▶ **AIM OF THE TASK**
Without including any images, please transcribe all the lines below exactly.

▶ **DATA**
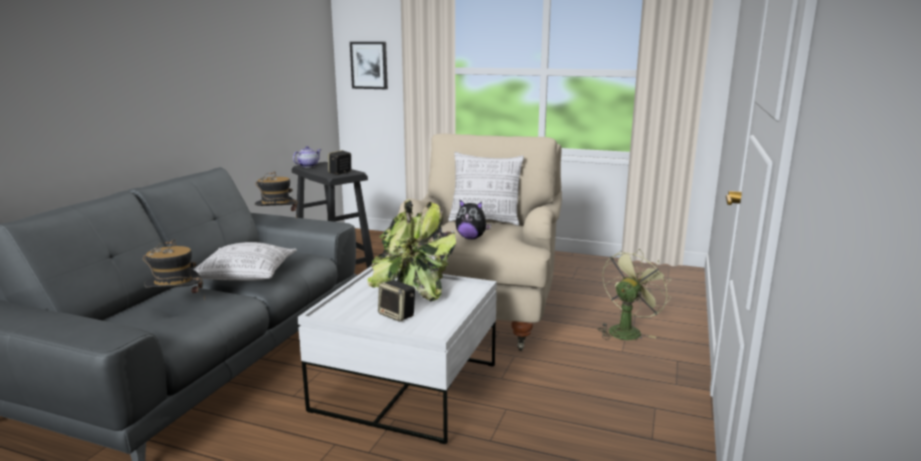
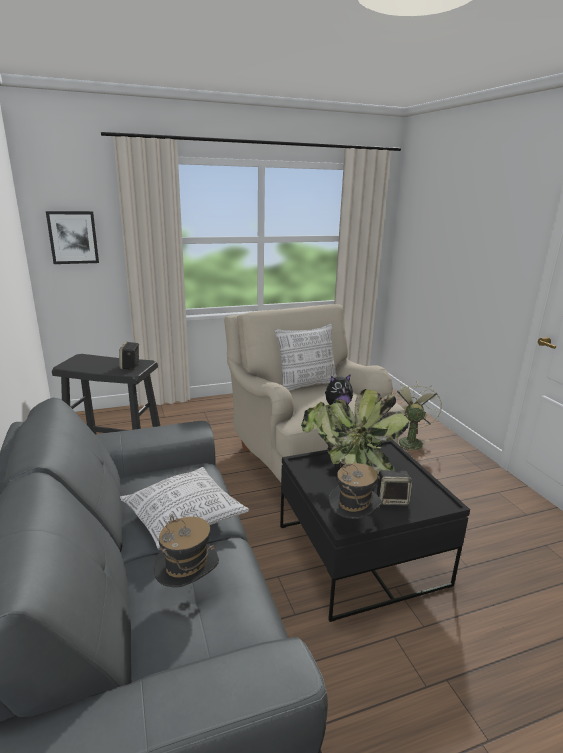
camera: 40 degrees left, 5 degrees up
(277, 221) = (131, 441): hat -> hat (352, 524)
(308, 166) = (72, 364): teapot -> none
(406, 387) = (360, 554): white coffee table -> black coffee table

▶ **TASK ANSWER**
camera: 40 degrees left, 5 degrees up
(277, 221) = (131, 441): hat -> hat (352, 524)
(308, 166) = (72, 364): teapot -> none
(406, 387) = (360, 554): white coffee table -> black coffee table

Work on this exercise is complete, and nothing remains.